New EPA rules likely to end up before Supreme Court
This article originally appeared on watchdog.org.
Sweeping new regulations on electric power plants announced by the EPA on Monday will trigger lawsuits from states and industry groups, and the U.S. Supreme Court will probably get the final say.
The new regulations are part of the Obama administration’s goal to reduce carbon emissions from power plants by 30 percent by 2030. The administration says the health and environmental benefits of such reductions are worthwhile, but the mandatory reductions will likely cause many coal-fired power plants to be shut down and will drive-up energy prices across the country.
Opposition from the coal industry and from states that get a large portion of their energy from coal power inevitably will lead to legal challenges, said Richard Faulk, an environmental lawyer at Hollingsworth LLP, a Washington, D.C., law firm.
But don’t expect it to be a quick process.
“I think legal challenges are inevitable and it is ultimately going to end up in the lap of the Supreme Court,” Faulk told Watchdog.org. “It could be as many as three or four years from now before we have petitions pending in front of the Supreme Court.”
Faulk, who also is a senior director of energy and environmental law at George Mason University School of Law, said opponents of the new regulations likely will aim their challenges at the Clean Air Act and will argue that the 1963 law does not give the EPA the authority to impose state-by-state carbon goals.
The Clean Air Act gives the federal government the ability to regulate emissions at the point of source – essentially, at the smokestack where the emissions are being released.
“These regulations don’t really focus on that. In fact, they depart from it in a lot of significant ways,” Faulk said.
The legal process probably would look a lot like the challenges to the Affordable Care Act. Congress passed that law in March 2010, but the first major case did not make its way to the Supreme Court until two years later.
The new power plant regulations could take even longer. After Monday’s announcement, the EPA will spend the next year working with states to develop carbon emission reductions plans and the regulations will not be finalized until mid-2015. That means it could be well into 2017, perhaps later, before any challenges would reach the nation’s highest court.
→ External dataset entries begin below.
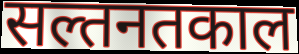
सल्तनतकाल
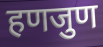
हणजुण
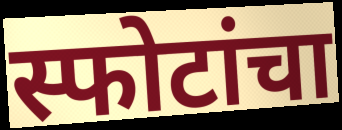
स्फोटांचा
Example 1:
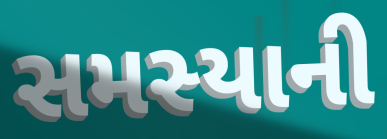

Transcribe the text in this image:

સમસ્યાની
For now, states are looking over the regulations and weighing their options.
“The EPA emissions rule is central to the president’s Climate Action Plan – a plan that has no legal basis or the force of law,” said Scott Pruitt, Oklahoma’s Republican attorney general.
Pruitt is one of several Republican attorneys general who have filed legal challenges against the federal government over other EPA regulations.
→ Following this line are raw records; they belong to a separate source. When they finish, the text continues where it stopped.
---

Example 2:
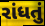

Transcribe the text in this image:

રાંધતું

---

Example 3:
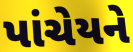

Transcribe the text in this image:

પાંચેયને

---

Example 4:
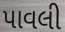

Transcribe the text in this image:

પાવલી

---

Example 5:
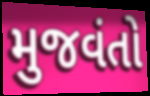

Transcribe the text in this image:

મુજવંતો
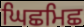
ਘਿਛਮਿਛ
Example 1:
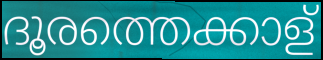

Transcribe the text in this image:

ദൂരത്തെക്കാള്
In North Carolina, the Republican administration of Gov. Pat McCrory also signaled the potential for legal action.
“There are concerns about both the legality and practicality of the rule that could mean costly and unnecessary resources devoted to implementation efforts at the state level while the plan is litigated,”said Drew Elliott, spokesman for the state Department of Environment and Natural Resources.
If the new EPA regulations do end up in front of the Supreme Court, opponents might not like the outcome. The court historically has been willing to give federal agencies large leeway when it comes to limitations on regulations.
In April, the Supreme Court handed the Obama administration and the EPA a major victory when the court upheld new rules on air pollution that travels across state borders.
A familiar collection of groups, including the coal industry and Republican state officials, had challenged those 2011 rules and won in lower courts. But the Supreme Court ruled 6-2 in favor of the EPA’s rulemaking authority.
Even if it is ultimately unsuccessful, litigation of the new EPA regulations can buy the industry time to develop new technologies to reduce carbon emissions, Faulk said.
“There are several years of legal fighting that is going to go on in the courts here in Washington, D.C., and perhaps also in the states,” he said. “There are several years to go before they have to literally comply with these emissions standards.”
He said industry likely will spend the time trying to solve the problem of carbon sequestration — a so-far largely theoretical and costly process of trapping emissions and burying them underground.